*Okuma metni*.
Fahrettin Çiloğlu: Evet, Türkiye’deki Gürcüler’de tetikleyici bir rol oynadı tabiî ki. Yani Sarp Kapısı’nın açılmasıyla birlikte, bu iki taraftaki toplumlar birbirini görme şansı elde etti — ki eskiden 1937’ye kadar pasavan geçiş vardı. Bildiğin gibi, 1921’de sınır çizilirken ortadan bölünmüş köyler var. Yani Laz köyü olan Sarp’ta, yine Gürcü köyü olan Muratlı denilen köy var, yine daha yüksek yerlerde Macaheli denilen köy var. Ve bu insanlar derenin öbür tarafında ve beri tarafında, ama görüşemeyen insanlardı. Hatta mizâhî anlamda şöyle söylenirdi: “50 metre ilerideki akrabanı görmek için, pasavan geçiş sona erdikten sonra, buradan Ankara’ya gideceksin, Ankara’dan uçakla Moskova’ya gideceksin, Moskova’dan uçakla Tiflis’e, trenle Batum’a geleceksin de sonra akrabanı göreceksin” diye bu tür şeyler de anlatılır. Evet, böyle bir durum söz konusuyken, sınırın açılması, Sovyetler Birliği’nin çökmesi ve Gürcistan’ın bağımsız olmasıyla bir kere geliş gidişler sıklaştı. İnsanlar kendi akrabalarını buldu. Az sayıda da olsa, 3 bin küsur civârında da olsa çifte vatandaşlık alan Gürcüler de var. Gidiş ve gelişler çoğaldı. İnsanlara tamâmen yabancı gelen Gürcü alfabesini öğrenen, Gürcüce okuyan ve yazabilen insanların sayısı çoğaldı. Bir etkileşim söz konusu oldu. Bunun tetikleyici bir rol oynadığını söyleyebilirim.

Ruşen Çakır: Orada üniversite okumaya giden gençler olduğu ve onlara kolaylık sağlandığını duydum. Bu bir şehir efsânesi mi?

*Görevler ve alıştırmalar*.
[1] Sarp Kapısı söyleşisine göre aşağıdaki soruları cevaplayın.
(a) Eskiden pasavanla geçiş hangi yıla kadar vardı?
(b) Bazı köyleri ortadan bölen sınır hangi yılda çizildi?
(c) Çifte vatandaşlık alan Gürcülerin sayısı yaklaşık kaçtır?
[2] Sarp Kapısı ve Türkiye'deki Gürcüler üzerine yapılan söyleşiyi kaldığı yerden sürdürün.

*Çıkarılan kayıtlar*.
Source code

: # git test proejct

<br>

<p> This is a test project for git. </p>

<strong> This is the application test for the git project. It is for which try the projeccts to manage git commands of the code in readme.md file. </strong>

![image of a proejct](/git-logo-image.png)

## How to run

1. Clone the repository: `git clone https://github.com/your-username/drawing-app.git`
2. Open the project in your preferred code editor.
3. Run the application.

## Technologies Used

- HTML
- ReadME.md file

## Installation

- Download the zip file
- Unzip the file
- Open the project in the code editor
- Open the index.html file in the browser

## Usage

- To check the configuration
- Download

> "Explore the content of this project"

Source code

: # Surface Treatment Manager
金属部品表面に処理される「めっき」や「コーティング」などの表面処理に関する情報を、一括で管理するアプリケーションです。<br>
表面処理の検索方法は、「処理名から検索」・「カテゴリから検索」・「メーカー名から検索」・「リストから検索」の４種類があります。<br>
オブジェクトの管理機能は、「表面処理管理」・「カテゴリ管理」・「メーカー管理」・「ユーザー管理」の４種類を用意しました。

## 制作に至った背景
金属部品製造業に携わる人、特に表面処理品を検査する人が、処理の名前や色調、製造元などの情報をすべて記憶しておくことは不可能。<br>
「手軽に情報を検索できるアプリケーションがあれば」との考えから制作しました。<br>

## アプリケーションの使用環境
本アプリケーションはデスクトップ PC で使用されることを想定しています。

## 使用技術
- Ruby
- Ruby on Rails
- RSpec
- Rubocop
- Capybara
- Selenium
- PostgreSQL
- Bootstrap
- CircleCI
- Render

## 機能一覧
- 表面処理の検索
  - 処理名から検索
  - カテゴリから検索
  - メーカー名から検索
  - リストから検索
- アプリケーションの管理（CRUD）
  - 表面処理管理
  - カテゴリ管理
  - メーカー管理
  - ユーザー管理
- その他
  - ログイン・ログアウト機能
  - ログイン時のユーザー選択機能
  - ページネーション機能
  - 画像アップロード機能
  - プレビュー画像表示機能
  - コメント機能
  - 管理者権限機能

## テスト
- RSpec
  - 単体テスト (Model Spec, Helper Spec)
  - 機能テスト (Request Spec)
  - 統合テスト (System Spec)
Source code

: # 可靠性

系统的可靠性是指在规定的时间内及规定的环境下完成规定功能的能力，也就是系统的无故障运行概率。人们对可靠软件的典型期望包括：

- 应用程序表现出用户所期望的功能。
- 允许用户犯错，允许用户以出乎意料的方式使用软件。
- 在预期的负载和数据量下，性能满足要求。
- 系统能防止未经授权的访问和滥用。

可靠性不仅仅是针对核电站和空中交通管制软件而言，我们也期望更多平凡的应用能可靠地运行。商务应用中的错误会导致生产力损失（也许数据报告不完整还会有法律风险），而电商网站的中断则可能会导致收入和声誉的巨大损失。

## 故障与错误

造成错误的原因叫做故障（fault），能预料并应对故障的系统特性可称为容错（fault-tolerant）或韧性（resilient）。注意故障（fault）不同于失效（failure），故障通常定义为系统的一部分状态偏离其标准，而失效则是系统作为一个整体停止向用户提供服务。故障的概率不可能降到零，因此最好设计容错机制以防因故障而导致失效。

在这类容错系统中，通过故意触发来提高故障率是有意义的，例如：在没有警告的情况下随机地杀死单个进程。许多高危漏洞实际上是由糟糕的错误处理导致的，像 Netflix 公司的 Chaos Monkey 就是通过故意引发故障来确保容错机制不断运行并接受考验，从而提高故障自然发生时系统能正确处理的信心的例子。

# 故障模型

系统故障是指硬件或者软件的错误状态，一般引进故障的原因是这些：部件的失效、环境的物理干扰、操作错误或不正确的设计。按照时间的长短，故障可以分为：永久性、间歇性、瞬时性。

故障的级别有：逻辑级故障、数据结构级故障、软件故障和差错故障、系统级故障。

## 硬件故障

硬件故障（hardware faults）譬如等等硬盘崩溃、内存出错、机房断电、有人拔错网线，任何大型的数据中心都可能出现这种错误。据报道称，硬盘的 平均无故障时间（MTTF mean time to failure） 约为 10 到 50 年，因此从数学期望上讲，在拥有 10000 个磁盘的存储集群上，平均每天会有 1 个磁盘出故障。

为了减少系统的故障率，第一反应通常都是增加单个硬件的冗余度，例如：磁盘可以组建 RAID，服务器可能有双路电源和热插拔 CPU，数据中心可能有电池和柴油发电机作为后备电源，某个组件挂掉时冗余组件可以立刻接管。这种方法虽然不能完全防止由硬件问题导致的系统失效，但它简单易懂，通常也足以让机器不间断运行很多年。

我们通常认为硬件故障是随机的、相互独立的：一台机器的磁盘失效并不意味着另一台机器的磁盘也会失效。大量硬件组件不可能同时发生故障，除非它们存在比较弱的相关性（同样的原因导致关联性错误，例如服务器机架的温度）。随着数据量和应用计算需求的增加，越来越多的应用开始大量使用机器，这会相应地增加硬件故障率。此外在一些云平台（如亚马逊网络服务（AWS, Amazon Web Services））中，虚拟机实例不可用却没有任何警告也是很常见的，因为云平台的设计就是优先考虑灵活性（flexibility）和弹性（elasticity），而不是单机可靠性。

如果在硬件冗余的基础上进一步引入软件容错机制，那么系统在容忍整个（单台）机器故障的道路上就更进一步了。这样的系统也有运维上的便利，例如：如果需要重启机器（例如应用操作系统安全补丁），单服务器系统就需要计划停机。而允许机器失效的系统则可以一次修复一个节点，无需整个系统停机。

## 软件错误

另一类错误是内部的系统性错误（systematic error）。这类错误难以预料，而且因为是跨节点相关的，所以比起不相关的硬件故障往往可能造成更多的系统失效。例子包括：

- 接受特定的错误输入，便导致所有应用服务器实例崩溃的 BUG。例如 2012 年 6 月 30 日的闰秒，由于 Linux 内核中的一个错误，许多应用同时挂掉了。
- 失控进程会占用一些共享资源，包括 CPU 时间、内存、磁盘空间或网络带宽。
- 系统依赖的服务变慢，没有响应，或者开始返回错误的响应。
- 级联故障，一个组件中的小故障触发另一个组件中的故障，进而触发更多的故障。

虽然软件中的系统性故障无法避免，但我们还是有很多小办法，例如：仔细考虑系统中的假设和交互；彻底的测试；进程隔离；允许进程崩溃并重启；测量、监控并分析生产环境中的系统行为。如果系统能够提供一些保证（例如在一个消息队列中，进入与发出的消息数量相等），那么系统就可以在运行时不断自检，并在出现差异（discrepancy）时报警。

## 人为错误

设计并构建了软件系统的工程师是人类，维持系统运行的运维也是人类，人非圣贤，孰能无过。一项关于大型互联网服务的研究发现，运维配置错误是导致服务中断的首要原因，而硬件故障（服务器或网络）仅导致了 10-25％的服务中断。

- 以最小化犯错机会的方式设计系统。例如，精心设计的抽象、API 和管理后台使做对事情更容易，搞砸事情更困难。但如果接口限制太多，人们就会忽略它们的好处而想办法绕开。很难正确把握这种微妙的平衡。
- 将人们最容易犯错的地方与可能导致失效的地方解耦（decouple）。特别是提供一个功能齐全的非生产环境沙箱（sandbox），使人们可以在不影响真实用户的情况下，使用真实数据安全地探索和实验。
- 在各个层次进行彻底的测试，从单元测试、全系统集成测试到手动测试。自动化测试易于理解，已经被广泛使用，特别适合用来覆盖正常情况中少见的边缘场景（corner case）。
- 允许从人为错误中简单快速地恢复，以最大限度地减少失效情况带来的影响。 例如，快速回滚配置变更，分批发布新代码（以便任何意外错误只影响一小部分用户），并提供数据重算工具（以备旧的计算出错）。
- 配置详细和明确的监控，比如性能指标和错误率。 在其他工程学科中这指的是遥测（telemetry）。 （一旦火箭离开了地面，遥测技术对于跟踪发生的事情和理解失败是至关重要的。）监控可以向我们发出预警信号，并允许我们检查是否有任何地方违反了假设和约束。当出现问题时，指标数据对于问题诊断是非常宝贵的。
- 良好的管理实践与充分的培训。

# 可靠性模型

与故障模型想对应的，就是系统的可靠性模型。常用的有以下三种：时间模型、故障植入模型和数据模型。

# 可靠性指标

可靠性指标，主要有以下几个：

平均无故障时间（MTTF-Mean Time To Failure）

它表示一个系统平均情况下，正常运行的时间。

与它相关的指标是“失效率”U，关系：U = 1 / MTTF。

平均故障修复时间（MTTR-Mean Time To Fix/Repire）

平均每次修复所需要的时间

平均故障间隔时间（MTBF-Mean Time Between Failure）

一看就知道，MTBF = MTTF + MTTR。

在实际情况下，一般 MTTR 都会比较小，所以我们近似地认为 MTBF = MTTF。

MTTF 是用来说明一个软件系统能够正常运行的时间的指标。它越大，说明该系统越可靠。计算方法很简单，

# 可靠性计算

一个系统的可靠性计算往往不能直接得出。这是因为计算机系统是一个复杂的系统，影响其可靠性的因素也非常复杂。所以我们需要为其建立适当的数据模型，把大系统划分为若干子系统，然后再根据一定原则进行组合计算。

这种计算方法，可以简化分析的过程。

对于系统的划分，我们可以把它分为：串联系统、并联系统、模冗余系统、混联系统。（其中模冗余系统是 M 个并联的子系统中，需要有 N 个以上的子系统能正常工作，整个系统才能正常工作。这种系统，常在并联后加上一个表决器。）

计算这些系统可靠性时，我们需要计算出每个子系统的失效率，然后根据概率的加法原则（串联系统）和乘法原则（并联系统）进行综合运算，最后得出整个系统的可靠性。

*Sırayla cevaplar*.
[1]
(a) 1937
(b) 1921
(c) 3 bin küsur civarında

[2]
Fahrettin Çiloğlu: Bu, nispeten erken dönemde olan bir şeydi. Henüz Sovyetler Birliği varlığını koruyorken, biliyorsun Gürcistan ve bâzı eski Sovyet cumhuriyetlerinde tetiklenmiş çatışmalar, kargaşa, tam devlet yapısının oluşmaması gibi bir dönemde, 90’larda, evet, bu çok yaygındı. Ama üniversite okumaya gidenlerin çoğu aslında Gürcü olmayan insanlardı. Açıkça söylemek gerekir ki Türkiye’de üniversite kazanamayan, ama orada bir miktar paralı üniversitelerin olduğu yere giden kişilerdi. Çünkü “Ben dönünce askerlikte işime yarar” falan diye düşünüyorlardı. Ama bildiğim kadarıyla, bunların çoğu çok Gürcüce öğrenmeden mezun olup gelen insanlar. Ama oradan bugüne gelirsek, Türkiye’de şimdi 5 üniversitede zâten Gürcü Dili ve Edebiyâtı okutuluyor anabilim dalı olarak. Üniversiteye giden öğrenciler üzerinden, diyelim ki bir çeşit üniversitelerin Türkiye’ye geldiğini de söyleyebiliriz.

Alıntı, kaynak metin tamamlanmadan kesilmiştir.